In a separate project, de los Reyes is studying the microbial communities found in latrine pits to better understand how human waste breaks down in the pits.
"I took samples from pits in South Africa in 2013 and extracted microbial DNA from the samples before flying back to the States," de los Reyes says. He and his team are in the process of analyzing the resulting data, and hope to find information they can use to alter pit designs or otherwise influence the microbial community to break down human waste more quickly.
"We hear about 'magic' pits that never seem to fill up, while other pits fill up very quickly," de los Reyes says. "We want to see if we can figure out what's behind the magic."
And lastly, de los Reyes is studying … toilets. (They are still part of the waste disposal process, after all.)

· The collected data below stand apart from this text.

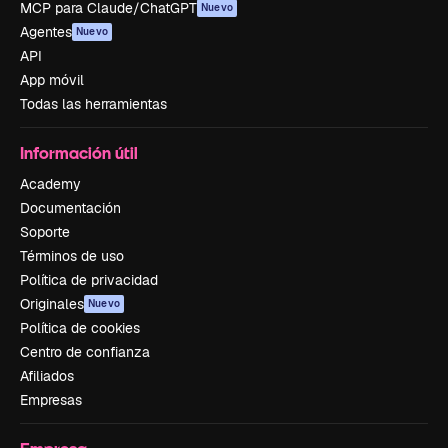
MCP para Claude/ChatGPT
Nuevo
Agentes
Nuevo
API
App móvil
Todas las herramientas
Información útil
Academy
Documentación
Soporte
Términos de uso
Política de privacidad
Originales
Nuevo
Política de cookies
Centro de confianza
Afiliados
Empresas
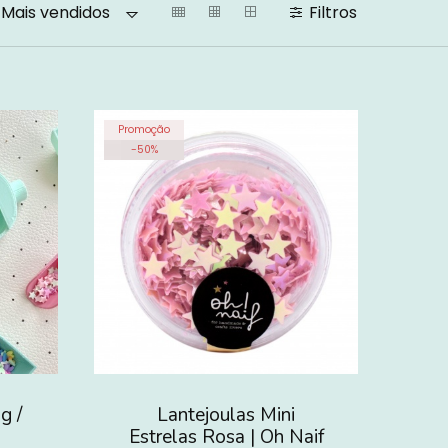
Filtros
Mais vendidos
Promoção
-
50
%
g /
Lantejoulas Mini
Estrelas Rosa | Oh Naif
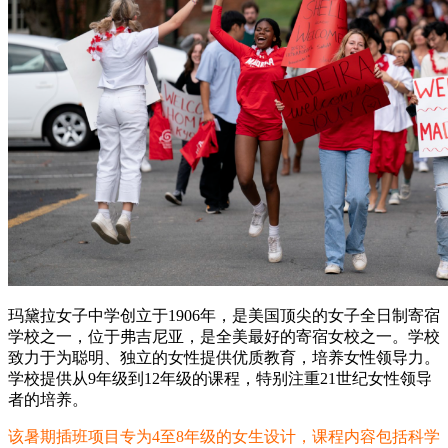
玛黛拉女子中学创立于1906年，是美国顶尖的女子全日制寄宿
学校之一，位于弗吉尼亚，是全美最好的寄宿女校之一。学校
致力于为聪明、独立的女性提供优质教育，培养女性领导力。
学校提供从9年级到12年级的课程，特别注重21世纪女性领导
者的培养。
该暑期插班项目专为4至8年级的女生设计，课程内容包括科学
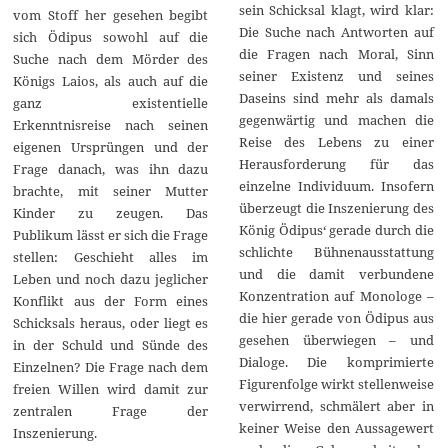
sein Schicksal klagt, wird klar:
vom Stoff her gesehen begibt
Die Suche nach Antworten auf
sich Ödipus sowohl auf die
die Fragen nach Moral, Sinn
Suche nach dem Mörder des
seiner Existenz und seines
Königs Laios, als auch auf die
Daseins sind mehr als damals
ganz existentielle
gegenwärtig und machen die
Erkenntnisreise nach seinen
Reise des Lebens zu einer
eigenen Ursprüngen und der
Herausforderung für das
Frage danach, was ihn dazu
einzelne Individuum. Insofern
brachte, mit seiner Mutter
überzeugt die Inszenierung des
Kinder zu zeugen. Das
König Ödipus‘ gerade durch die
Publikum lässt er sich die Frage
schlichte Bühnenausstattung
stellen: Geschieht alles im
und die damit verbundene
Leben und noch dazu jeglicher
Konzentration auf Monologe –
Konflikt aus der Form eines
die hier gerade von Ödipus aus
Schicksals heraus, oder liegt es
gesehen überwiegen – und
in der Schuld und Sünde des
Dialoge. Die komprimierte
Einzelnen? Die Frage nach dem
Figurenfolge wirkt stellenweise
freien Willen wird damit zur
verwirrend, schmälert aber in
zentralen Frage der
keiner Weise den Aussagewert
Inszenierung.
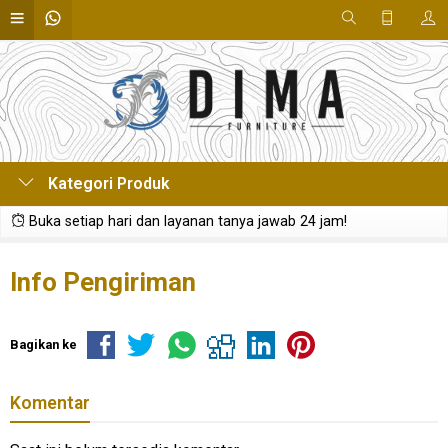
Kategori Produk
Buka setiap hari dan layanan tanya jawab 24 jam!
Info Pengiriman
Bagikan ke
Komentar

Working with his colleague Joel Ducoste, de los Reyes is using computational fluid dynamics to design a toilet bowl that can thoroughly flush waste with only one liter of water. That's pretty ambitious, considering that even low-flow toilets use between 4.8 and 6 liters per flush.

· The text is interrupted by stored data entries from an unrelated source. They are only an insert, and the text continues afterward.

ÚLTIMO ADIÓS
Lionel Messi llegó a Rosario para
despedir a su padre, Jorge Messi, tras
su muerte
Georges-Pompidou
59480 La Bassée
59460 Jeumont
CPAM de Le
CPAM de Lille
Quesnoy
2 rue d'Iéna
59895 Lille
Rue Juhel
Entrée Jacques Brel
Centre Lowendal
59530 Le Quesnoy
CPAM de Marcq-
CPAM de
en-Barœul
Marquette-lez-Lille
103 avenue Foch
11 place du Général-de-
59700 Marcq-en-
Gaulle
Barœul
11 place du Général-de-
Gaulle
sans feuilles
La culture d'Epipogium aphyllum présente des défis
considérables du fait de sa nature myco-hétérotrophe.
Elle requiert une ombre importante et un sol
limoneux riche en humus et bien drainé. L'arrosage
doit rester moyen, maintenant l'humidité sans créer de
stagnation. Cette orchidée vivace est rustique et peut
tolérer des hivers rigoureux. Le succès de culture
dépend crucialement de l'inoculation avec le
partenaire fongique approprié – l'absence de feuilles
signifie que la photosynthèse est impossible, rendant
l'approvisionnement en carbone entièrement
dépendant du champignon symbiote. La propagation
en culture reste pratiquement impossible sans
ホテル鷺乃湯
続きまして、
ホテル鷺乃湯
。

"We're looking at the shape of the bowl, where to place the water jets, and what the water's velocity should be," de los Reyes says. "From a water sustainability standpoint, this would be a significant advance."
But while de los Reyes is excited about his ongoing research projects, in a way he feels like he's just getting started.
De los Reyes is under no illusions that any individual can solve the global sanitation problem alone. That's one reason he created a course at NC State designed to attract and train the next generation of engineers who can help protect public health in the developing world. He launched the course, Water and Sanitation for Developing Countries, in 2011 and it's still going strong.
One other thing that has de los Reyes excited about the future of this research is the announcement that NC State has created a faculty cluster around global water, sanitation and hygiene (WaSH). By establishing a global WaSH cluster, NC State is committing to hiring several new faculty in diverse disciplines who are all focused on addressing challenges to sustainable water and sanitation in the developing world.
De los Reyes played a key role in the creation of the global WaSH cluster, which is still in the early stages of development (they haven't even hired the relevant faculty yet). But while the initiative is young, de los Reyes is optimistic that the group will be able to address technical problems, find ways to make solutions economically sustainable and address social and cultural concerns that bear on waste management.
"Sanitation is a basic human right," de los Reyes says. "This is a problem worth working on."